Besides regulatory reform, Sampson called for solutions to mitigate the risk of loss from natural catastrophes by enhancing safety, including creating “defensible space in the five feet around homes” and upgrading older homes to higher building code standards.
“Insurers do not want to retrench in one of the nation’s most important markets, but cannot continue to operate and deliver on our promises when we cannot manage our own risk exposure,” he wrote.
“Insurers must have the financial strength to deliver on our promises to policyholders when disaster strikes.”
In its statement, State Farm said: “We pledge to work constructively with the CDI [California Department of Insurance] and policymakers to help build market capacity in California.
“However, It’s necessary to take these actions now to improve the company’s financial strength. We will continue to evaluate our approach based on changing market conditions.”
Inflation and Insurance
In a statement reacting to the State Farm announcement, APCIA said that inflation was making “every aspect involved in an insurance claim” more expensive.
“It is costing more and taking longer to rebuild homes after a covered loss,” said Mark Sektnan, APCIA vice president for state government relations.
According to a 2022 report released by Policygenius, home insurance rates in California jumped by 10 percent between May 2021 and May 2022.
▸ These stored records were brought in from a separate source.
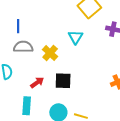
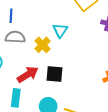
cyan triangle: (76, 37) -> (60, 30), moved
red arrow: (37, 83) -> (28, 74), size x1.5

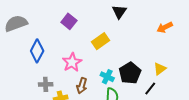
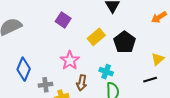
blue diamond: (37, 51) -> (24, 69), moved
black pentagon: (130, 73) -> (125, 42), moved
black line: (150, 89) -> (150, 80), turned 40

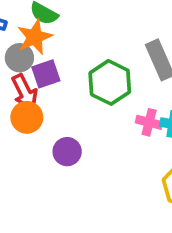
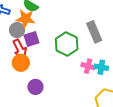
orange star: (35, 37) -> (26, 19), turned 30
purple circle: (67, 152) -> (35, 87), moved

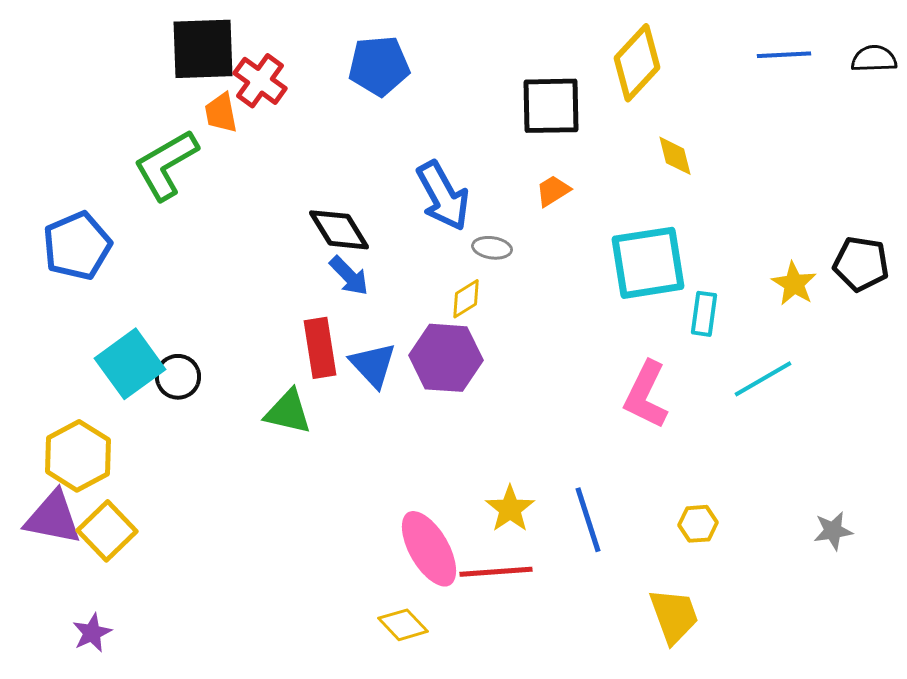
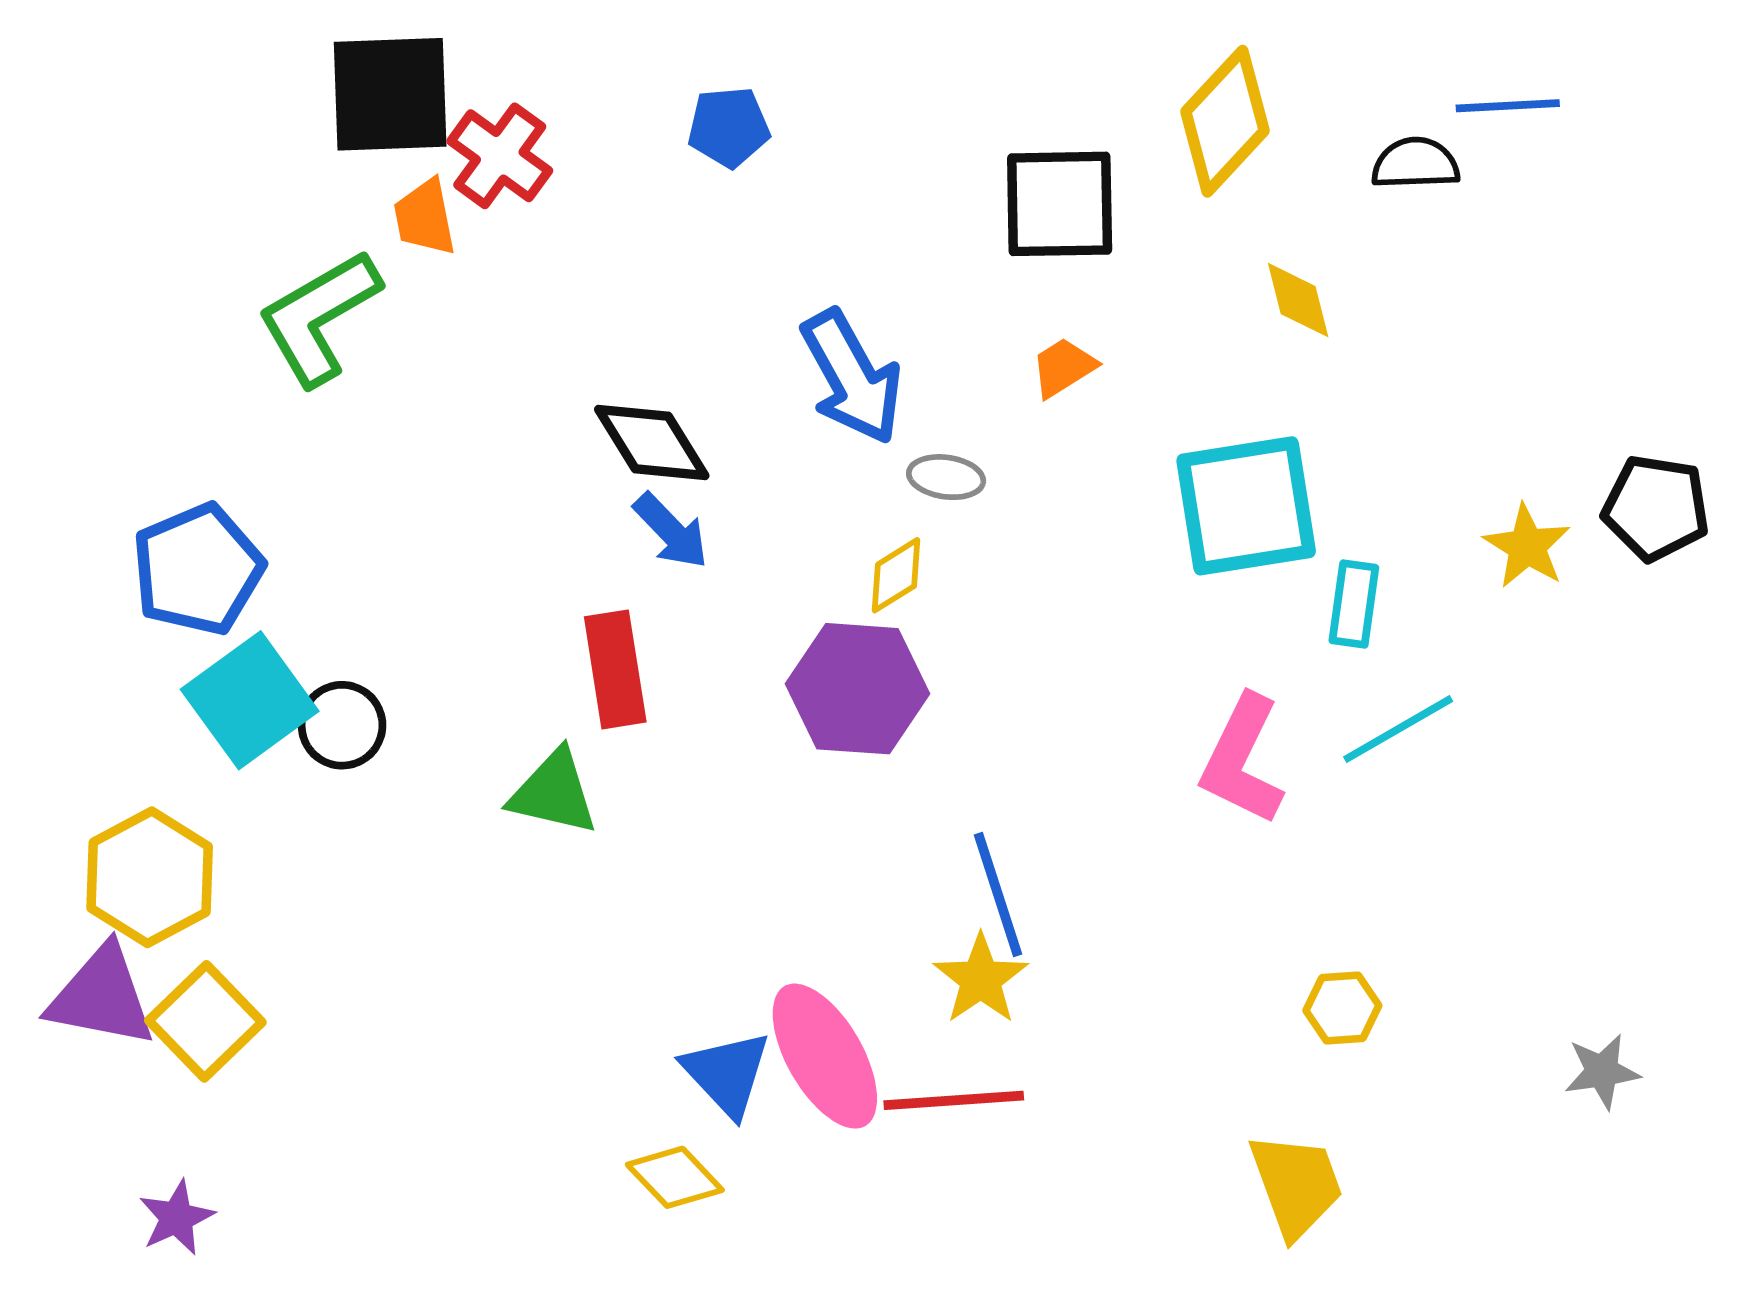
black semicircle: (874, 59) -> (1415, 164), moved
blue pentagon: (379, 66) -> (729, 127), size x0.7
blue pentagon: (77, 246) -> (198, 569), moved
blue triangle: (373, 365) -> (727, 1073), moved
cyan line: (763, 379) -> (1398, 729), moved
blue line: (588, 520) -> (998, 895), moved
gray star: (833, 531) -> (1602, 1072), moved
yellow diamond: (403, 625) -> (675, 1177), moved

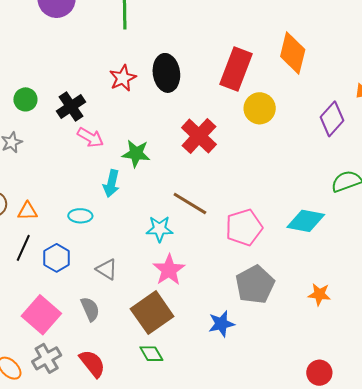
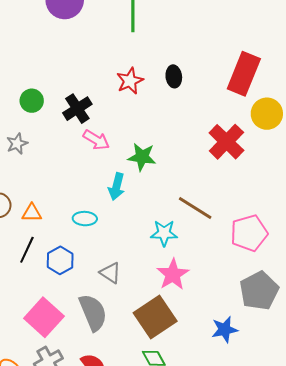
black ellipse: (166, 73) -> (174, 76), size x0.6
red cross: (199, 136) -> (226, 142), moved
gray semicircle: (90, 309) -> (93, 312), size x1.5

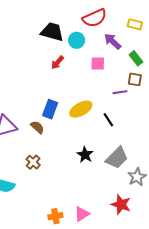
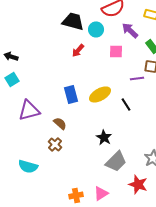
blue rectangle: (50, 109) -> (71, 94), turned -36
brown semicircle: (37, 127) -> (60, 123), moved
gray trapezoid: (117, 158) -> (116, 161), moved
“There’s inflation that’s taken place, so the cost to rebuild a home costs quite a bit more than it used to,” said Janet Ruiz, director of strategic communications at the Insurance Information Institute.
“There’s also a shortage of contractors. And we’re seeing hotter, drier weather—and more wind—which leads to more wildfires. So, all these things are coming into play at the same time.”
In his statement, Sektnan pointed to the “outdated” 1988 statute and insurance regulatory framework that doesn’t let insurance companies adapt to increased risks associated with droughts and wildfires.
He said that in order for the California insurance market to expand its capacity and availability of coverage for personal and business properties, insurers need “greater stability and regulatory flexibility to navigate the current difficult market conditions and manage rapidly evolving risk.”
“The California Department of Insurance (CDI) is working with insurers towards achieving adequate rates and making other market improvements because the admitted market continues to struggle with inadequate rates that don’t cover the increased risks caused by climate change and the growing number of communities in wildfire-prone areas,” Sektnan added.
The insurance squeeze has also affected parts of California where the wildfire risk is low, such as San Francisco.
Real estate agents cited by the Los Angeles Times said that some deals in San Francisco have fallen through because potential buyers couldn’t get home insurance, which is a key part of getting a mortgage.
Naveen Athrapully contributed to this report.